第37回(令和6年度)公開セミナー
「可能性を信じて~変化する素晴らしさ~パラスポーツを通して~」
講師:高橋 明 先生
「僕の宝物」
講師:嵯峨根 望 先生
日時:令和6年11月16日(土)14:00~16:00
場所:大阪教育大学天王寺キャンパス西館ホール
令和6年度の公開セミナーでは、大阪体育大学客員教授の高橋明先生と大阪府シッティングバレーボール協会会長の嵯峨根望先生をお招きしまた。高橋先生には「可能性を信じて~変化する素晴らしさ~パラスポーツを通して」について、嵯峨根先生には「僕の宝物」についてご講演いただきました。
高橋先生は1974年に障がい者スポーツの普及活動に取り組み始めてから50年になります。計5回の冬季・夏期パラリンピックに日本選手団の監督やコーチとして参加されました。現在、大阪体育大学客員教授等で講師を務めながら、講演活動を全国で展開され、様々な障がい者スポーツ団体の役職を担っておられます。
私たちは障がいに目を奪われがちですが、残された体で何ができるかを考えなければなりません。「片腕がなくても、こんなことができるんじゃないかと想像してみる。こんな工夫をすればできると考え、その道具などを創造する。できる喜びや楽しさを障がい者が体感すれば可能性がどんどん広がっていく」と語られました。国民栄誉賞を受賞された車椅子テニスの国枝慎吾さんの例を紹介してくださいました。彼にとって車椅子は単なる補助具ではなく、輝かせてくれる道具でもあるのです。義足を装着した陸上選手も同じことが言えます。パラリンピック創始者Dr.グッドマンの言葉「失った機能を数えるな、残った機能を最大限に活かせ」を引用され、「パラリンピック選手たちはなぜその障がいを受傷したのか。耐え難い絶望感をどう乗り越えて努力を重ねてプレーしていることを考えてみてほしい。」とぜひ障がい者スポーツを見て障がい者の可能性を知ってほしいと話されました。

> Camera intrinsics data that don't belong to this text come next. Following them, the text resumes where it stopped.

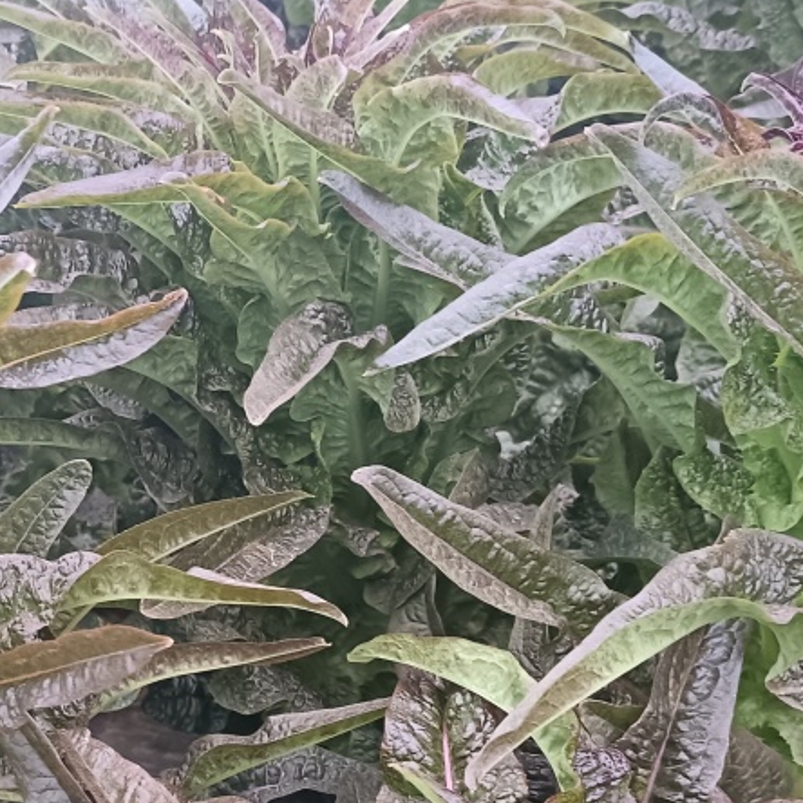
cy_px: 652
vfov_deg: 32.4
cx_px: 295
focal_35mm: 51
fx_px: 1338
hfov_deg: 33.2
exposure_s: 1/50
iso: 2485
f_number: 1.75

また、選手が実際に使用した競技用と生活用の義足を会場まで運んでくださいました。手に取ってみて想像以上に重量があるうえ膝関節が動きにくく、普通に動かすだけでも大変なのに競技ができるまで計り知れぬ努力を重ねてきたのだと驚きました。
高橋先生は学生に日頃から障がい者に積極的に声をかけるように指導されています。ある学生がお風呂で片腕のない方に話しかけ背中を流してあげた時の出来事です。その方は帰り際にお礼の言葉とともに「本当に流してほしかったのは腕」と言われ、はっとしたそうです。「障がい者と接する中で多くの気づきがあり、不便を想像する力があれば解消できる社会の問題はまだ多い。そういった課題を解決していけば障がい者が安心して生活できる社会につながっていく」とおっしゃいました。
後半は嵯峨根先生にお話いただきました。嵯峨根先生は13年間勤めた市役所を退職され、現在は訪問介護施設で働きながら自身の経験を伝えるために数多くの講演活動を行っています。先天性四肢障がいがあり、東京2020パラリンピックのシッティングバレーボール競技に出場されました。
幼稚園の頃は、足がない自分のことを特別な人間「スーパーマンなのだ」と思っていましたが、小学生の頃は周りの目を気にするようになり、いつも長ズボンをはいて障がいを隠していました。気持ちに変化が現れたのは中学生になった夏休みに友だちの家に泊まりに行ったときです。義足をつけたまま寝ようとしましたが、暑さに耐えきれず、義足を外してよいかと聞くと、「やっと見せてくれるんやな。」と友達に言われて、障がいは隠さなくていいんだと気持ちがクリアになりました。大学では社会福祉を学び、3年生のときに高橋先生のすすめでシッティングバレーボールチームに入団されました。
嵯峨根先生はユーモアを交えながら障がいを受け入れていく経緯を明るく話してくださいました。左足の義足を外し、「僕の宝物」は「僕の足だ」と笑顔でおっしゃいました。僕の歩き方で僕だと気づき、10年ぶりに声をかけてくれた小学生時代の恩師や沢山の友だちとも不思議なご縁でつながることが出来ました。
今は2児の父となり、同じ障がいを持つ女の子が生まれましたが、夫婦で力を合わせて乗り越えていこうと言葉に力を込めました。講演活動に加え、YouTube(サガネットTV)などSNSでも発信し続け、誰もがが暮らしやすい社会にしてきたいと最後を締めくくられました。
今年度は二人の講師をお迎えして大変貴重な話を聴かせていただきました。障がいとは何か、多様性を認めてより良い社会にするために自分にできることは何か、改めて考えさせられました。
高橋先生、嵯峨根先生、本当にありがとうございました。